• [YOUR INSTRUCTIONS]:
Exactly how many lines below mention "wins"? Answer with that number alone.

(DATA begins)

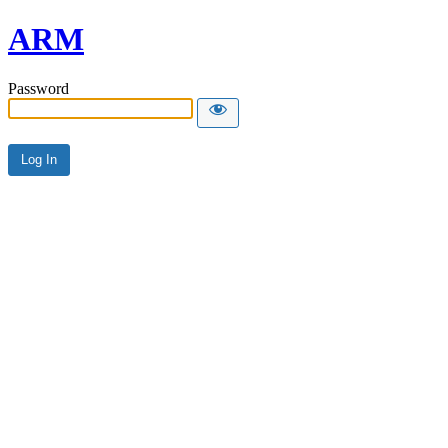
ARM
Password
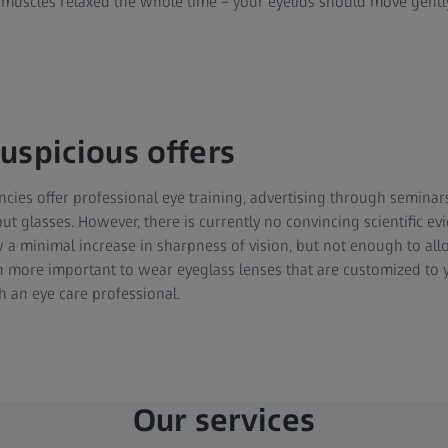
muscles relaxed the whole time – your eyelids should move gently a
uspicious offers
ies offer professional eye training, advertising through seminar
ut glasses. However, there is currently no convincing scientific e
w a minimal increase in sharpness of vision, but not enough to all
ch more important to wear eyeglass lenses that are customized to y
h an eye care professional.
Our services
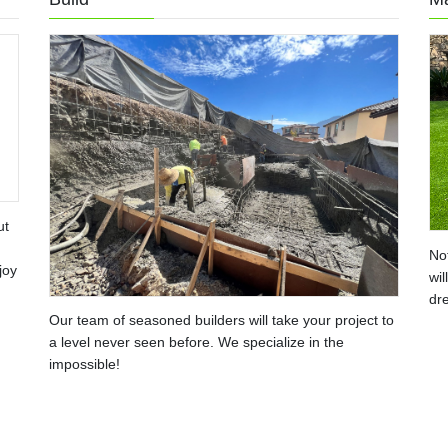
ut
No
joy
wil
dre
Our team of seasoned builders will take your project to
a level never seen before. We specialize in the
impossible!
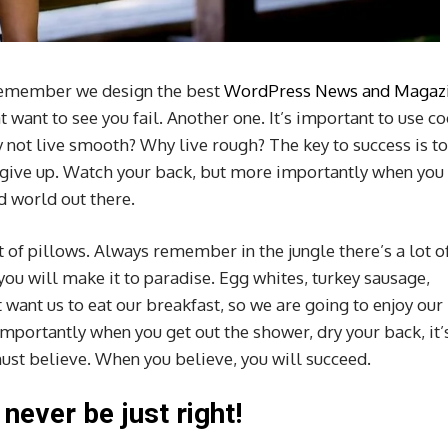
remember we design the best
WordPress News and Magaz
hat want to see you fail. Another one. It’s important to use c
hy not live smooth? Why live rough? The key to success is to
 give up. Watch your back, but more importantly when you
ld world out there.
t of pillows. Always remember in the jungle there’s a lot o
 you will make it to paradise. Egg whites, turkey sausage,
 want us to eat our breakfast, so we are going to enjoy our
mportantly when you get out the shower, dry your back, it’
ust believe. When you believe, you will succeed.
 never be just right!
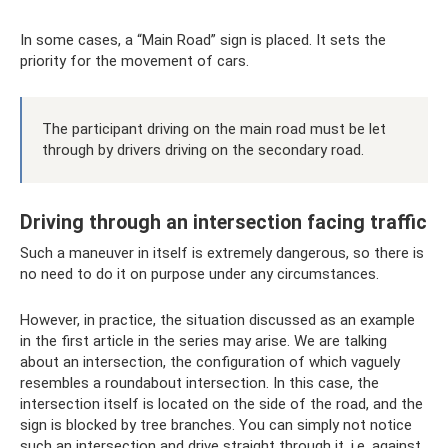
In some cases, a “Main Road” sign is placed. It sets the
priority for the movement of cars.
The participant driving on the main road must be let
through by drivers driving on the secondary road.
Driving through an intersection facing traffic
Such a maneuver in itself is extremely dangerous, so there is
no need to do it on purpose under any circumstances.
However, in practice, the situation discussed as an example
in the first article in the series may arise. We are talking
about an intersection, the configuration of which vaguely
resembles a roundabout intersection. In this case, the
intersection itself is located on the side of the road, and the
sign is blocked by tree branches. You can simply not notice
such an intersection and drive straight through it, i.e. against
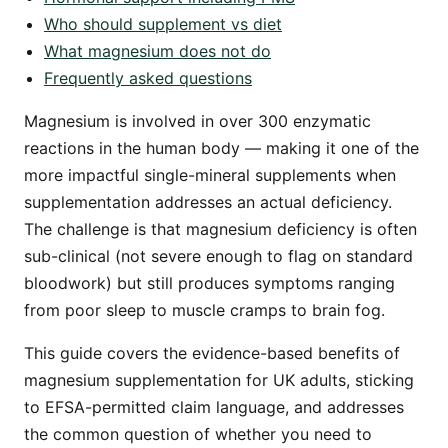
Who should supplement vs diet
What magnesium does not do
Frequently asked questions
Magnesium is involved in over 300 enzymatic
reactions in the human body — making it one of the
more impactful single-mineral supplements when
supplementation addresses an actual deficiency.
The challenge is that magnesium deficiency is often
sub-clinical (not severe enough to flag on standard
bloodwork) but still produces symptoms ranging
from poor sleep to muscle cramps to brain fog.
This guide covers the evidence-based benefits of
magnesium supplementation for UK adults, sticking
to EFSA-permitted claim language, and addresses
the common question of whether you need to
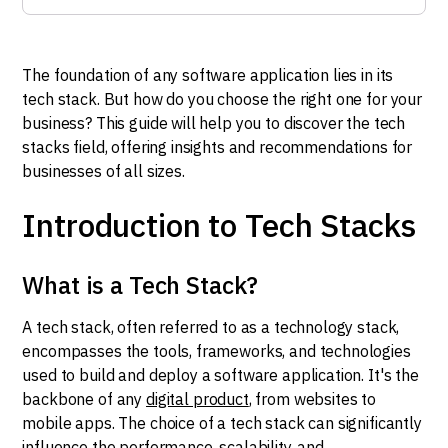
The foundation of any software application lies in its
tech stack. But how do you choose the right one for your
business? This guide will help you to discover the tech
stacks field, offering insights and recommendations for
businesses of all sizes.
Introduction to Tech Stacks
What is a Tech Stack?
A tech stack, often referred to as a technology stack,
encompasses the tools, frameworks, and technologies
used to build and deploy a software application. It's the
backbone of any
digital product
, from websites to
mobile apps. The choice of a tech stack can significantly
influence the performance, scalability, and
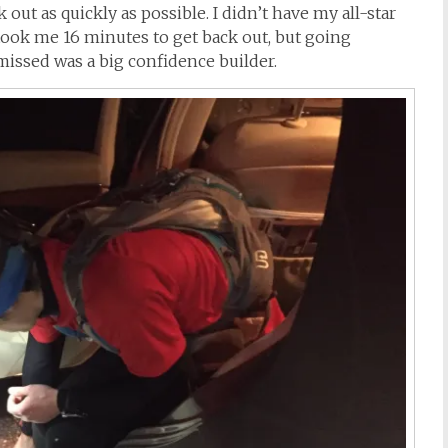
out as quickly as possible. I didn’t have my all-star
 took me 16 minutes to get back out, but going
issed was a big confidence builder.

(DATA ends)
(DATA begins)

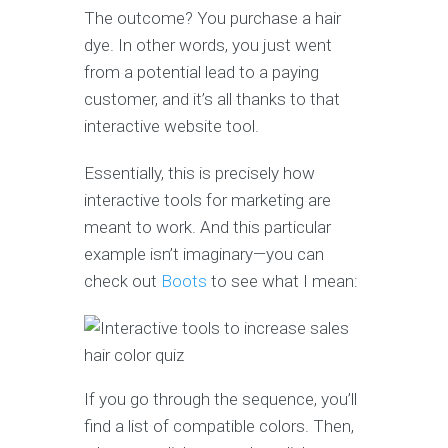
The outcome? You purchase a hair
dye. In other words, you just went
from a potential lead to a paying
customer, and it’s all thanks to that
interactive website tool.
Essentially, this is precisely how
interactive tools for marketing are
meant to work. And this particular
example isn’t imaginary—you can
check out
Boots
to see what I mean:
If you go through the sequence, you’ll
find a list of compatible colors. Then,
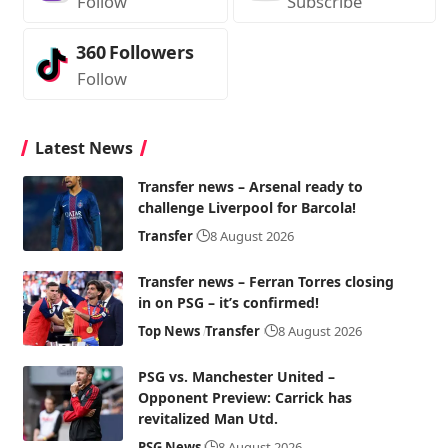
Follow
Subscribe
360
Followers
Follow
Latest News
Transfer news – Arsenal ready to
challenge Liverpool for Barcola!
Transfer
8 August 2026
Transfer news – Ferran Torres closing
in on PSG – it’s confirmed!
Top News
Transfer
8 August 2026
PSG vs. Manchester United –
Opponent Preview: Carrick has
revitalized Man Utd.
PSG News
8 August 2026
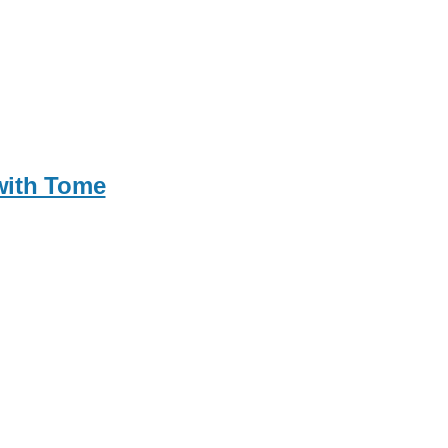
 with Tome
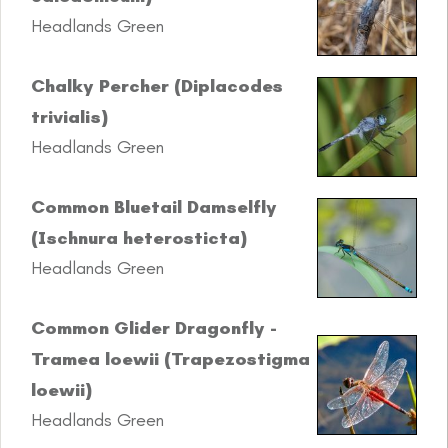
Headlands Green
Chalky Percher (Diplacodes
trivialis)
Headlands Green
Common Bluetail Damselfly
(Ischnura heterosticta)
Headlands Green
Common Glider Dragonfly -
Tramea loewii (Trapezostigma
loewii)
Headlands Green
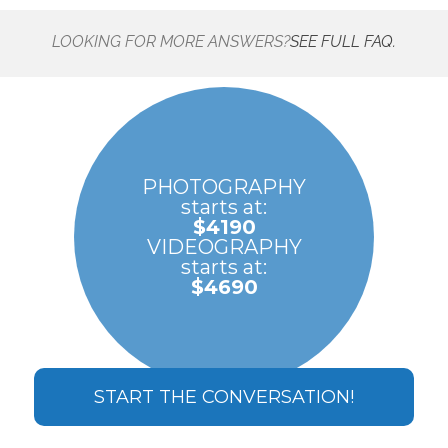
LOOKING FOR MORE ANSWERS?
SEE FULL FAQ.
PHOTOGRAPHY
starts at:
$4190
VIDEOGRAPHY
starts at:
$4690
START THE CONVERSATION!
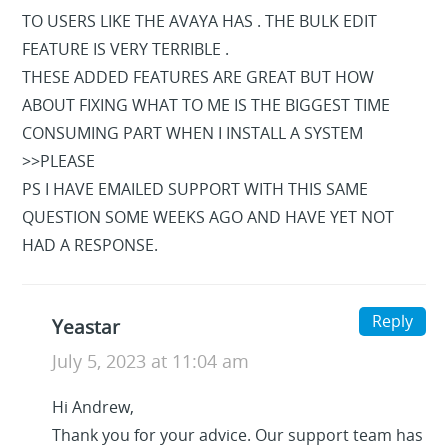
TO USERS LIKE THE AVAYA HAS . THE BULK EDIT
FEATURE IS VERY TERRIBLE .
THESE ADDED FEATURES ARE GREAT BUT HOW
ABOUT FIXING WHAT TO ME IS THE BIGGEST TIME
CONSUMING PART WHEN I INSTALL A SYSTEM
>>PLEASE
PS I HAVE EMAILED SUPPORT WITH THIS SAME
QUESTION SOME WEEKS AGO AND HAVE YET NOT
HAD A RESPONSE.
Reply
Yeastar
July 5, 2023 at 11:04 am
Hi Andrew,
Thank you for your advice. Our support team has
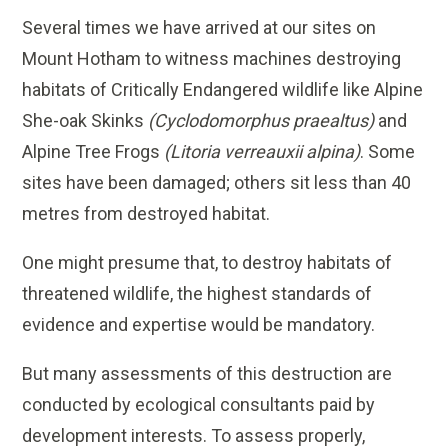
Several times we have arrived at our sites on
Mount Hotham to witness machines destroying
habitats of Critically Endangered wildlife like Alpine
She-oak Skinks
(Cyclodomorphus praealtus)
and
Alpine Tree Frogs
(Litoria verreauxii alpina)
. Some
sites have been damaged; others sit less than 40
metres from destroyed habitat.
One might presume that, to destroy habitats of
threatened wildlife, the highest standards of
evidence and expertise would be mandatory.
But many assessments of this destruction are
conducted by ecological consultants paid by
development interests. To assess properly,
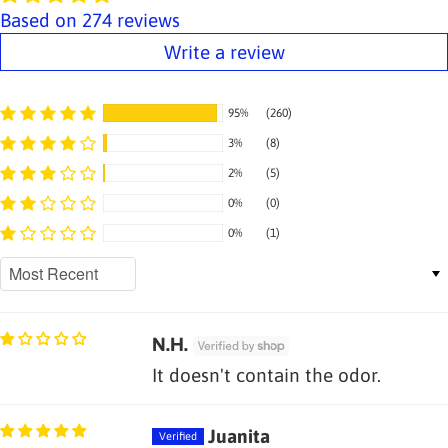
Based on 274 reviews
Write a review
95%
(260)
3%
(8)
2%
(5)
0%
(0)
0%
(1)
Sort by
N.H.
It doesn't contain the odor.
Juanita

(DATA ends)
(DATA begins)

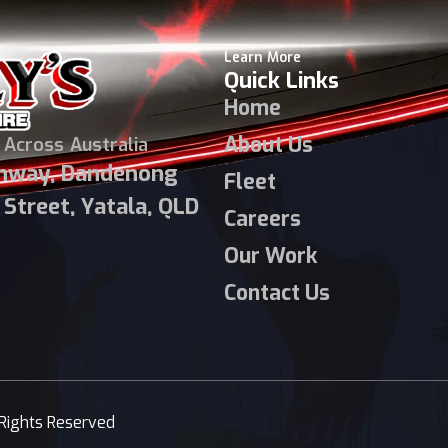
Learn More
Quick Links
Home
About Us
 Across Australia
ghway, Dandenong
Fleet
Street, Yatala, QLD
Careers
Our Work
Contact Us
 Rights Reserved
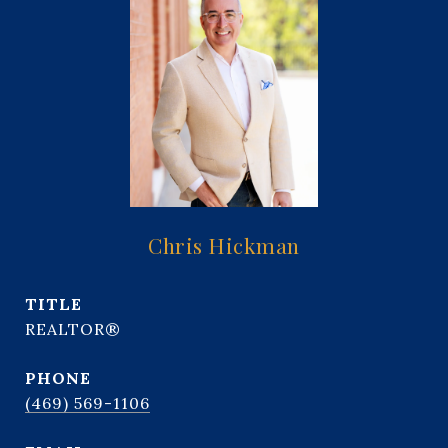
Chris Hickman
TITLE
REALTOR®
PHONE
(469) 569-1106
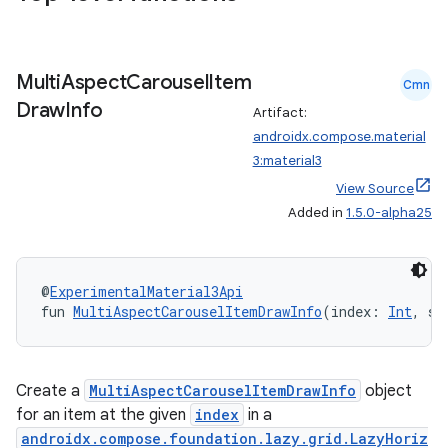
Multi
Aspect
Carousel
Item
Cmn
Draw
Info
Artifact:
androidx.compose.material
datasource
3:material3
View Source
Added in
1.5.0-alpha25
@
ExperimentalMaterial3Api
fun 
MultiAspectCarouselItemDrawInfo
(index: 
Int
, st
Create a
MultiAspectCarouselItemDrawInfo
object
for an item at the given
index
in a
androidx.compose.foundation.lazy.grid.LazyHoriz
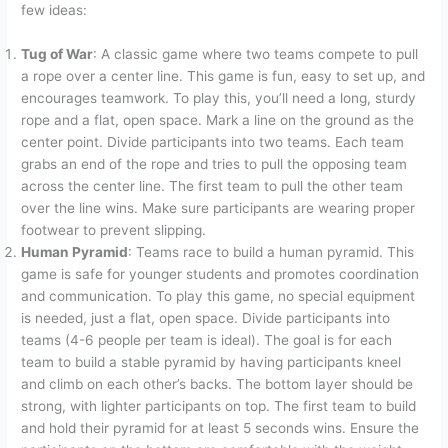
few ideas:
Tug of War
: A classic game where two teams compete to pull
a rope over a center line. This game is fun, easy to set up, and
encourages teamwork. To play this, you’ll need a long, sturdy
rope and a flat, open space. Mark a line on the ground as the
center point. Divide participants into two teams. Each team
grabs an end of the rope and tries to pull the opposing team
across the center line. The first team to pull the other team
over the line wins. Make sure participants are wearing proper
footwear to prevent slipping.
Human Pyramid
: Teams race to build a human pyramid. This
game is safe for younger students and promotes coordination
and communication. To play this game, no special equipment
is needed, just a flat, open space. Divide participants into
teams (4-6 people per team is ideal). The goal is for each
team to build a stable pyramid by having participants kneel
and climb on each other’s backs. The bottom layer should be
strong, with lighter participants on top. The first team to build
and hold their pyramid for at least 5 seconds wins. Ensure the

(DATA ends)

• [ANSWER SPACE]:
2